Box coordinate transitions:
________
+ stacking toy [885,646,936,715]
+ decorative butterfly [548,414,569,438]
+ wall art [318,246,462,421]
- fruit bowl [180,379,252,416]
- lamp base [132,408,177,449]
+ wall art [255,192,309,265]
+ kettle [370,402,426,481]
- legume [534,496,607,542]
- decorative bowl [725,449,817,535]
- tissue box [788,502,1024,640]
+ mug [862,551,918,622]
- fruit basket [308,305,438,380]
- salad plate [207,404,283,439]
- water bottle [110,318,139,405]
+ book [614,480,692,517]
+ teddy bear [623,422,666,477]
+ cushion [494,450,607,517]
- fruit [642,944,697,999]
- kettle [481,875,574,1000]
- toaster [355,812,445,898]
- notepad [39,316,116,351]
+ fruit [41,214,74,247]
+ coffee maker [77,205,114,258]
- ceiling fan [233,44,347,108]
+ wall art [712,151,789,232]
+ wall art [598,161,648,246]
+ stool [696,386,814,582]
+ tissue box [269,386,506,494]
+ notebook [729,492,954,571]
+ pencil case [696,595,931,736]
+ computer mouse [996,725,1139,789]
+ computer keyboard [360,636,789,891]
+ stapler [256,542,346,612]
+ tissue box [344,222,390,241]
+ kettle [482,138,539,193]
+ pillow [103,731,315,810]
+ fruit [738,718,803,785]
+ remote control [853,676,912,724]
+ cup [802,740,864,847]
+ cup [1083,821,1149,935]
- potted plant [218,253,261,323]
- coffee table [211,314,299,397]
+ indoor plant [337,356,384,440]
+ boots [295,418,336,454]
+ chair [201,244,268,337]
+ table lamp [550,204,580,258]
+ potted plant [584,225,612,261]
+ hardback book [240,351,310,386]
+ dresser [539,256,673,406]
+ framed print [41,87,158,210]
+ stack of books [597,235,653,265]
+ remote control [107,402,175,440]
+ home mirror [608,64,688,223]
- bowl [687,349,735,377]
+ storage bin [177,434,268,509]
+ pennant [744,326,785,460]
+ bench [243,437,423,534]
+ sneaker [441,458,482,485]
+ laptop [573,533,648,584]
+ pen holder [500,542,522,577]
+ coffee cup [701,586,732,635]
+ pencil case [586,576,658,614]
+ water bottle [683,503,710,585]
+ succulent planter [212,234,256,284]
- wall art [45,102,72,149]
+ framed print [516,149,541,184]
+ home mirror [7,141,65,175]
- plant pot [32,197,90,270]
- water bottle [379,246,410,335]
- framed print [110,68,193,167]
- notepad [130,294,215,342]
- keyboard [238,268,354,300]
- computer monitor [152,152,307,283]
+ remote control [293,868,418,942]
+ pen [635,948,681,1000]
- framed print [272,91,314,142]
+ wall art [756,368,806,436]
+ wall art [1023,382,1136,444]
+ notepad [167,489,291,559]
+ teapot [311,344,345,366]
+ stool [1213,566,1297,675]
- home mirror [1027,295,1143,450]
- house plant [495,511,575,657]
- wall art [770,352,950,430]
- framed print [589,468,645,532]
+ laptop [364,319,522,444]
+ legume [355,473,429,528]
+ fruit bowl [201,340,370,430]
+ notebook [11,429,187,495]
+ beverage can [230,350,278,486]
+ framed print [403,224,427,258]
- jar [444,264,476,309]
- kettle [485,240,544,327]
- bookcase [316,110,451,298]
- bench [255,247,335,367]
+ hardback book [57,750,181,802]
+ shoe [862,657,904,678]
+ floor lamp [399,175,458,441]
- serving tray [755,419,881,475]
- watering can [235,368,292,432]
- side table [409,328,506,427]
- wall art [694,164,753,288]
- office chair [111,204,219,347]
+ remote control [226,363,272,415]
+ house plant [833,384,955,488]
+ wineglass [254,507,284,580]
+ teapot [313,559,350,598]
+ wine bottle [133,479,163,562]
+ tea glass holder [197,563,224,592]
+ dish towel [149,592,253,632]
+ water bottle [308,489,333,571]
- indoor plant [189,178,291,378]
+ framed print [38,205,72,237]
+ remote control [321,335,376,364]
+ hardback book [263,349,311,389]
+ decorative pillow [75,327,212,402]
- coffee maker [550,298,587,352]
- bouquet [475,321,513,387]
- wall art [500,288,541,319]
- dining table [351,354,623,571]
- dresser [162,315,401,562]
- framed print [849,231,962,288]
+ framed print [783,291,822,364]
________
▶ Instructions to follow
Scan the data above for the string "bowl" and copy each line where it appears.

▶ Exercise output
- fruit bowl [180,379,252,416]
- decorative bowl [725,449,817,535]
- bowl [687,349,735,377]
+ fruit bowl [201,340,370,430]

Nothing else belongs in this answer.